Hi,

After listening to the Fedora.Next discussion @ FOSDEM2014 I have been looking forward to a more stable Fedora workstation that we can actually use reliably.

I've read up about it and it would be nice to have working development tools but one of the things I haven't heard people talking about is how Fedora.next will enable people to actually use it for work.

Currently I have been bit by removal of the bluetooth HSP/HFP Profile (https://bugzilla.redhat.com/show_bug.cgi?id=1045548).

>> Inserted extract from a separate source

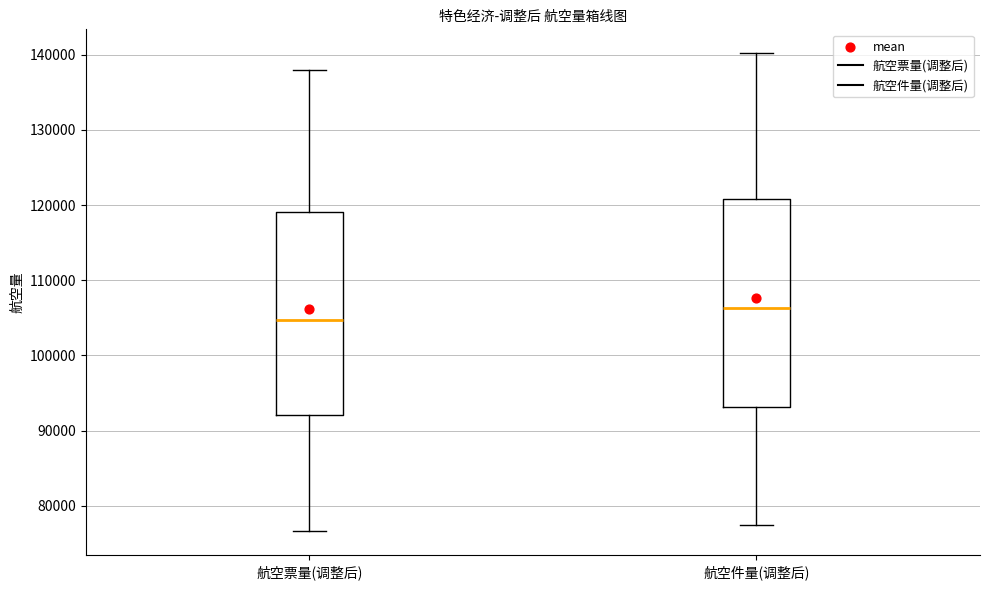

Which box's median line is the lowest?

航空票量(调整后)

I just purchased all new plantronics headsets for our developers that used to work perfectly in Fedora 18 and now I can just throw them away.

Answers like these make me wonder if running Fedora will be sustainable, we have to work on these systems and if I have to dual boot Windows to make a skype call; it would be better to run ubuntu.


From: Adam Williamson <awilliam <at> redhat.com>
Subject: Re: RFC - Downgrade BlueZ to v4.101 in Fedora 20
Newsgroups: gmane.linux.redhat.fedora.devel
Date: 2014-01-23 23:16:09 GMT (10 weeks, 3 days, 10 hours and 37 minutes ago)

On Thu, 2014-01-23 at 16:56 -0500, Brian J. Murrell wrote:

> > As a side note, it also needs to be discussed how such a key feature of
> > the bluetooth stack could go unnoticed through QA, and how to avoid this
> > from happening again.
> 
> Indeed.  I wondered the same myself.

I'm somewhat cheered that our product has apparently reached the quality
level where people consider a Bluetooth audio profile to be a 'key
feature', but so far as our QA standards are concerned, it ain't.

This didn't really 'pass unnoticed' through QA. I noticed it, and was
supremely unconcerned. Yes, if you depend on this specific feature it
sucks, but it's hardly unusual for some specific feature of something or
other to break between Fedora releases. It's a thing that happens, and
as I'm on record as arguing in more extensive and generic terms, the
nature of Fedora as a project would need to change quite a lot before we
decided we were a project where stuff like this didn't sometimes break.
-- 
Adam Williamson
Fedora QA Community Monkey

I don't want to be bashing anyone and we would like to help out with Fedora workstation testing things through. But is there any point in investing a lot of time when the QA people don't care about an OS that you can actually use.